On Tuesday, June 14, 2016 at 2:08:27 PM UTC-4, Johnny Billquist wrote:
> On 2016-06-14 13:28, Neil Rieck wrote:
> > Not wanting to engage in a flame war, the following quote from a popular web site says it all:
> >
> > The original specification covered numbers up to 31 bits (the original limit of the Universal Character Set). In November 2003, UTF-8 was restricted by RFC 3629 to end at U+10FFFF, in order to match the constraints of the UTF-16 character encoding. This removed all five- and six-byte sequences, and almost half the four-byte sequences.
> 
> Where did you get that from? Unicode started out as a 16-bit character set.
> 
> Unicode was expanded beyond 16 bits only in 1996 by Unicode 2.0.
> 
> Are you confusing Unicode with ISO 10646 perhaps?
> 
> Oh, you might actually be reading the page on UTF-8. Maybe it's worth 
> repeating: UTF-8 is an encoding scheme. The character set is Unicode.
> 
> > ###
> >
> > This restricts UTF-8 (which is a unicode encoding) to a subset of the entire unicode map. BTW, there are large holes (called planes) in the unicode map which allow for future growth. But new codes will not appear in UTF-8 unless RFC-3629 is superseded.
> 
> But the Unicode "map" only covers 0x0 to 0x10FFFF anyway, so it's not a 
> subset. It's just that UTF-8 was "trimmed" to just cover what was needed 
> to encode all Unicode code points.
> 
> 	Johnny

We did our own research to prove that other organizations were sending us improperly declared data (some still send us raw single-byte French characters (Windows-1252) out of their database but tell us it is UTF-8; I think their UTF-8 stuff came from Microsoft boilerplate produced by a different author).

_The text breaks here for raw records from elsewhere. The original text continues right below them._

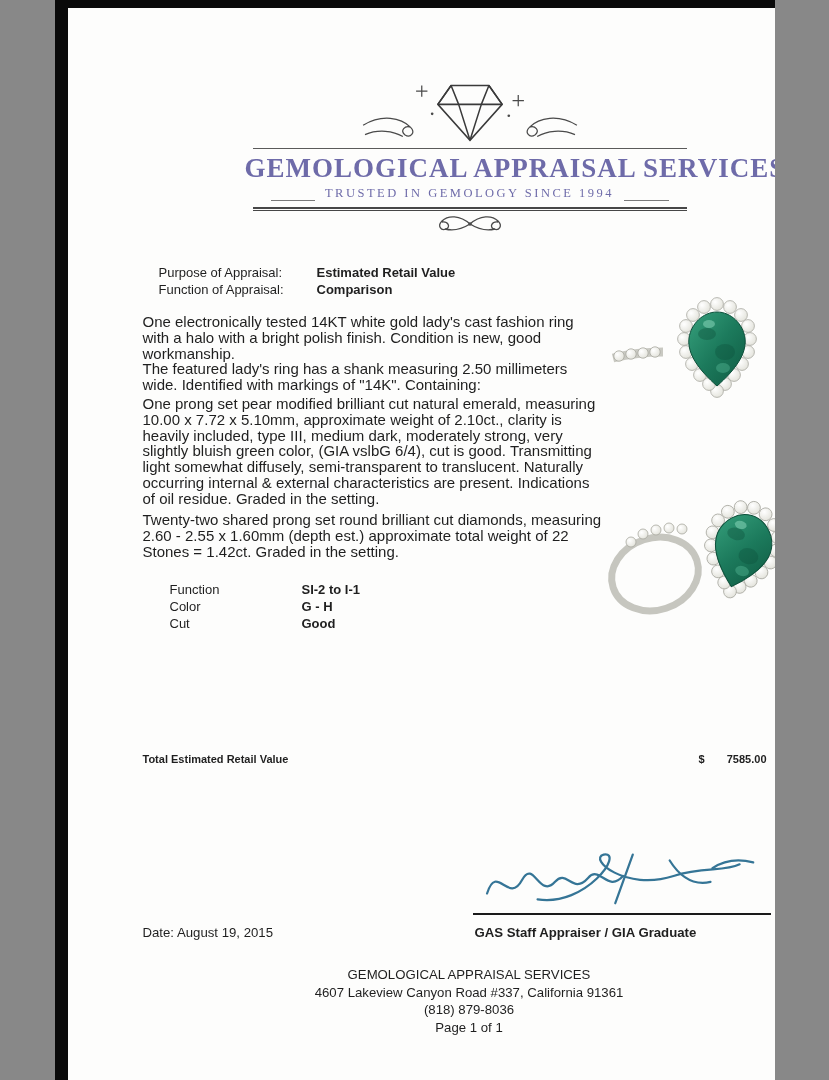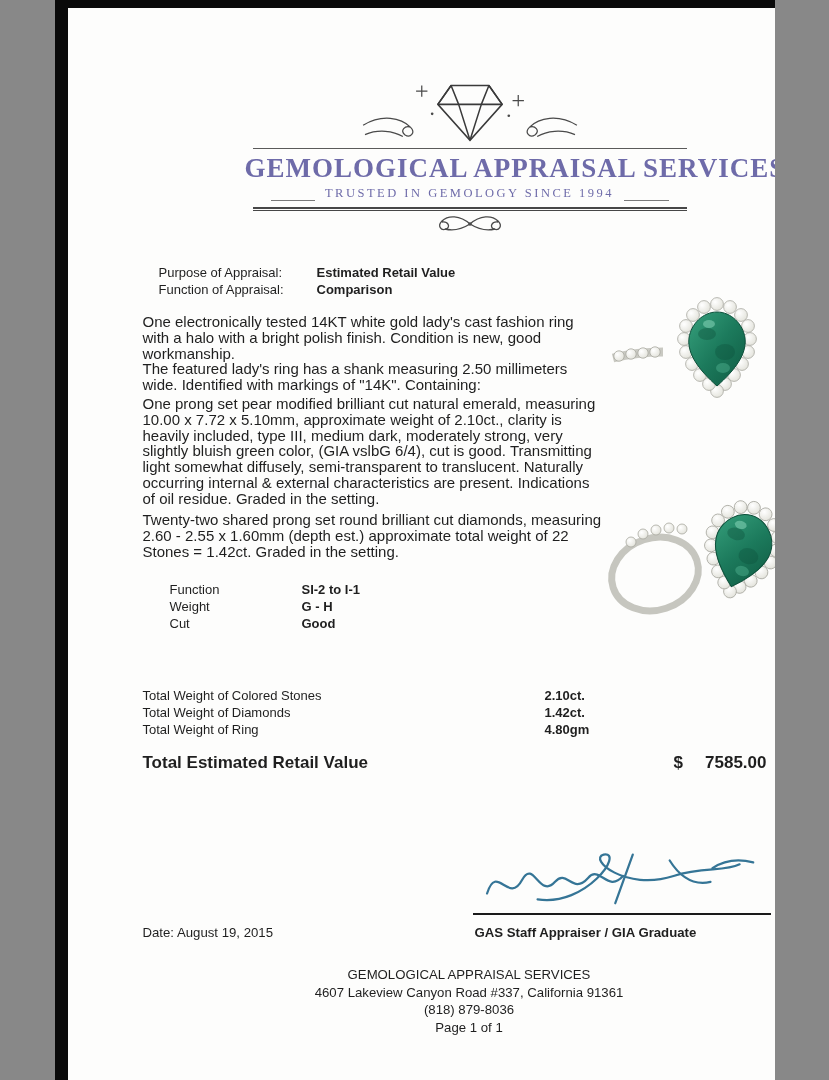"Weight" span.grade-label { text: Weight -> Color }
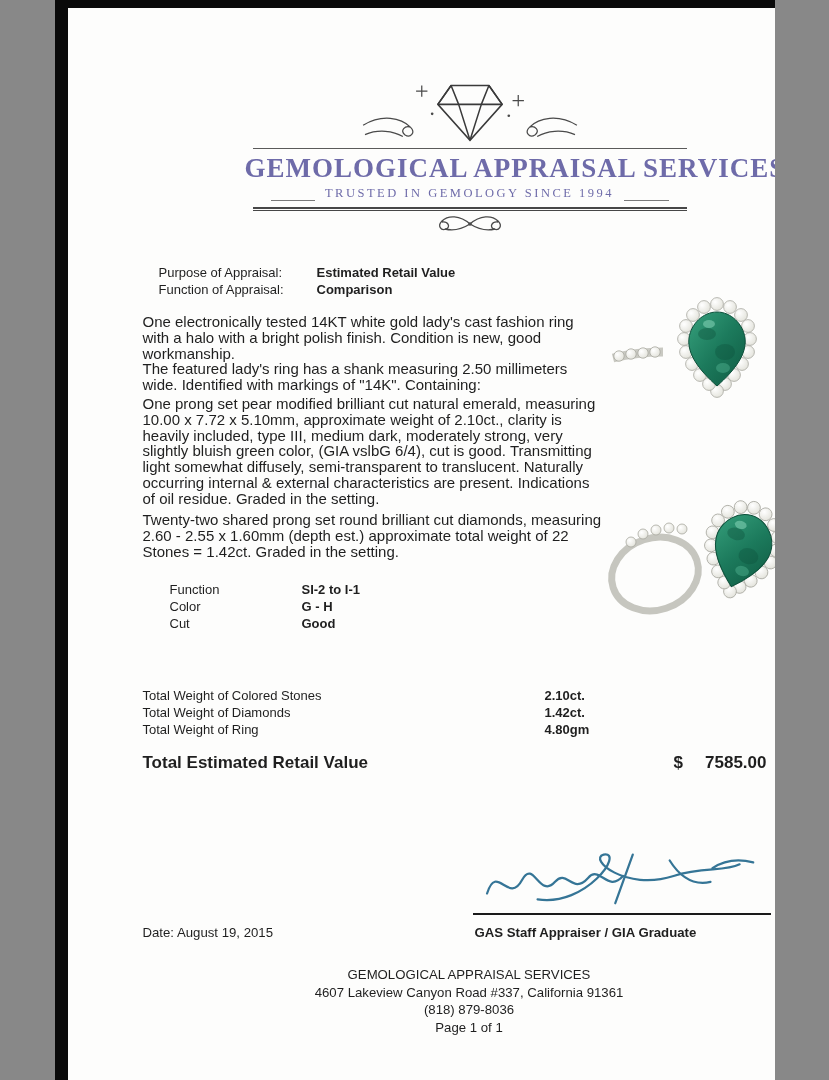"Total Weight of Colored Stones" div.totals { html: <div> <div> <span>Total Weight of Colored Stones</span> <span>2.10ct.</span> </div> <div> <span>Total Weight of Diamonds</span> <span>1.42ct.</span> </div> <div> <span>Total Weight of Ring</span> <span>4.80gm</span> </div> </div> -> none }
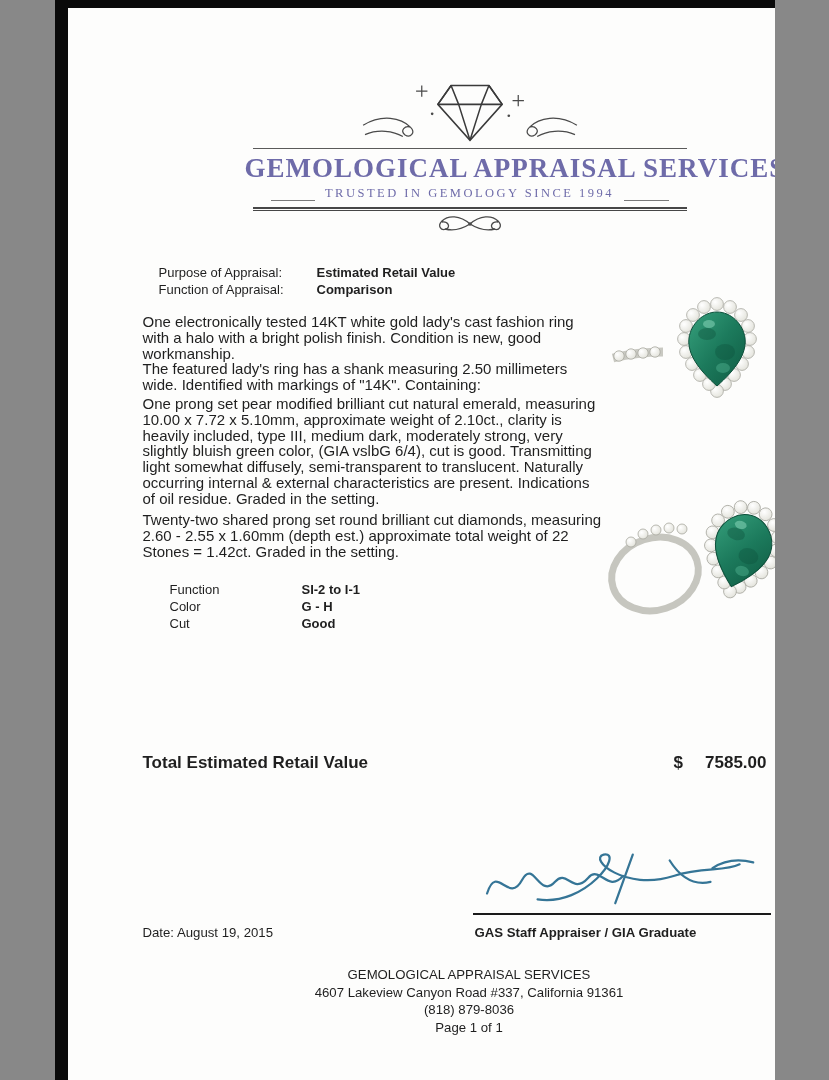"Total Estimated Retail Value" .retail { font-size: 17px -> 11px }
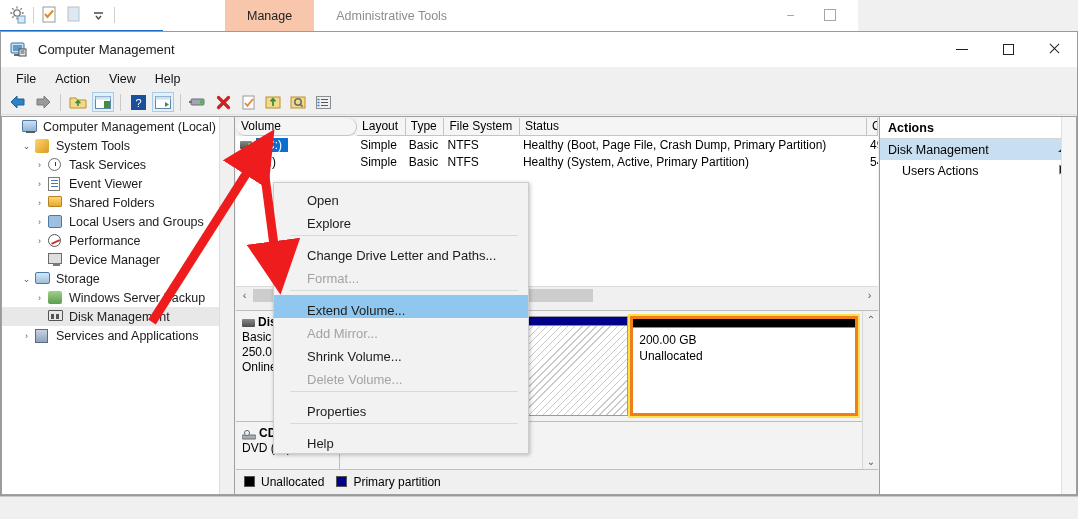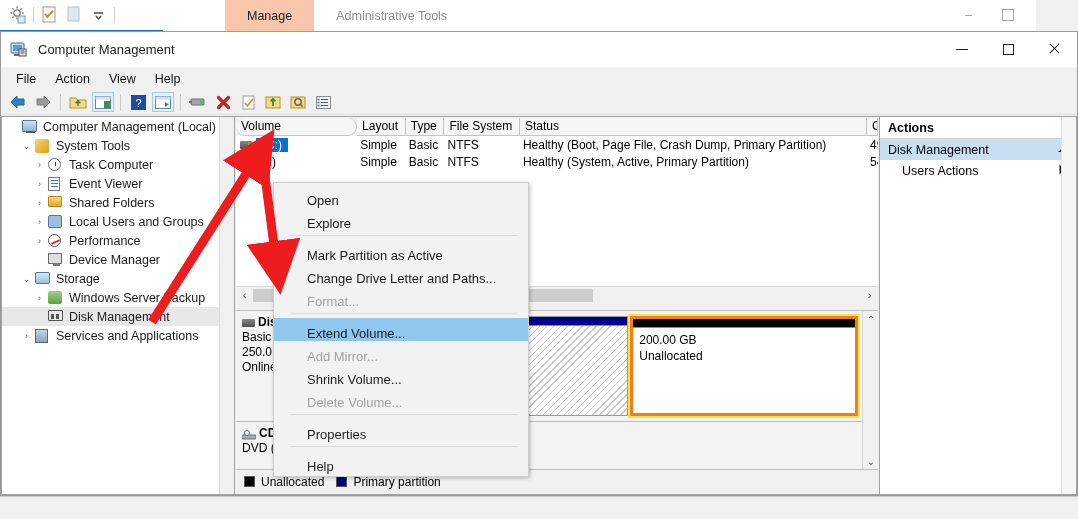"Manage" #bg-strip { width: 1036px -> 858px }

Much of our starting material came from here:

http://www.unicode.org/versions/Unicode8.0.0/ch01.pdf

quote: Unicode characters are represented in one of three encoding forms: a  32-bit form (UTF-32), a 16-bit form (UTF-16), and an 8-bit form (UTF-8). The  8-bit,  byte-oriented  form, UTF-8, has been designed for ease of use with existing ASCII-based systems. The Unicode Standard is code-for-code identical  with International Standard ISO/IEC 10646. Any implementation that is conformant to Unicode is therefore conformant to ISO/IEC 10646. The Unicode Standard contains 1,114,112 code points, most of which are available for encoding of characters. The majority of the common characters used in the major languages of the world are encoded in the first 65,536 code points ... 

Our OpenVMS World: We store single-byte Windows-1252 characters in our RMS databases but properly ensure the data is mapped to unicode then encoded to UTF-8 before transmission. In the case of people sending us bad data, we wrote our own routines to do a best effort detection / conversion.

Neil Rieck
Waterloo, Ontario, Canada.